------ TASK INPUT ------

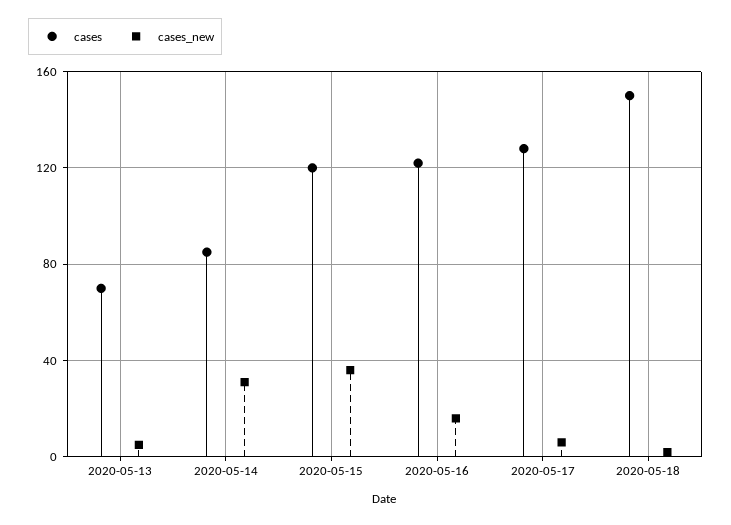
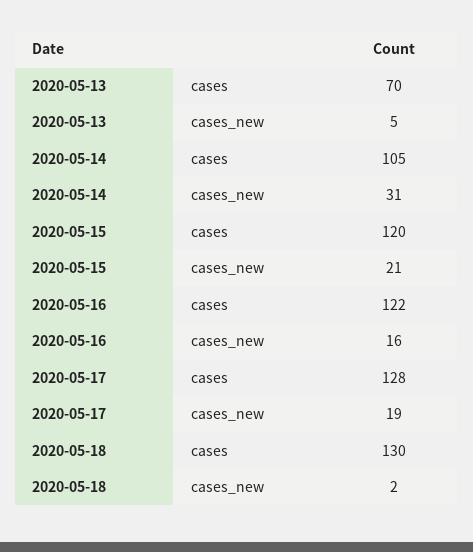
  {
    "cases": {
      "2020-05-13": 70,
-     "2020-05-14": 85,
+     "2020-05-14": 105,
      "2020-05-15": 120,
      "2020-05-16": 122,
      "2020-05-17": 128,
-     "2020-05-18": 150
+     "2020-05-18": 130
    },
    "cases_new": {
      "2020-05-13": 5,
      "2020-05-14": 31,
-     "2020-05-15": 35,
+     "2020-05-15": 21,
      "2020-05-16": 16,
-     "2020-05-17": 5,
+     "2020-05-17": 19,
      "2020-05-18": 2
    }
  }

------

▶ [PROBLEM DETAILS]: Every line above goes into your copy exactly; no images go in.

▶ [SOLVED EXERCISE]:
  {
    "cases": {
      "2020-05-13": 70,
-     "2020-05-14": 85,
+     "2020-05-14": 105,
      "2020-05-15": 120,
      "2020-05-16": 122,
      "2020-05-17": 128,
-     "2020-05-18": 150
+     "2020-05-18": 130
    },
    "cases_new": {
      "2020-05-13": 5,
      "2020-05-14": 31,
-     "2020-05-15": 35,
+     "2020-05-15": 21,
      "2020-05-16": 16,
-     "2020-05-17": 5,
+     "2020-05-17": 19,
      "2020-05-18": 2
    }
  }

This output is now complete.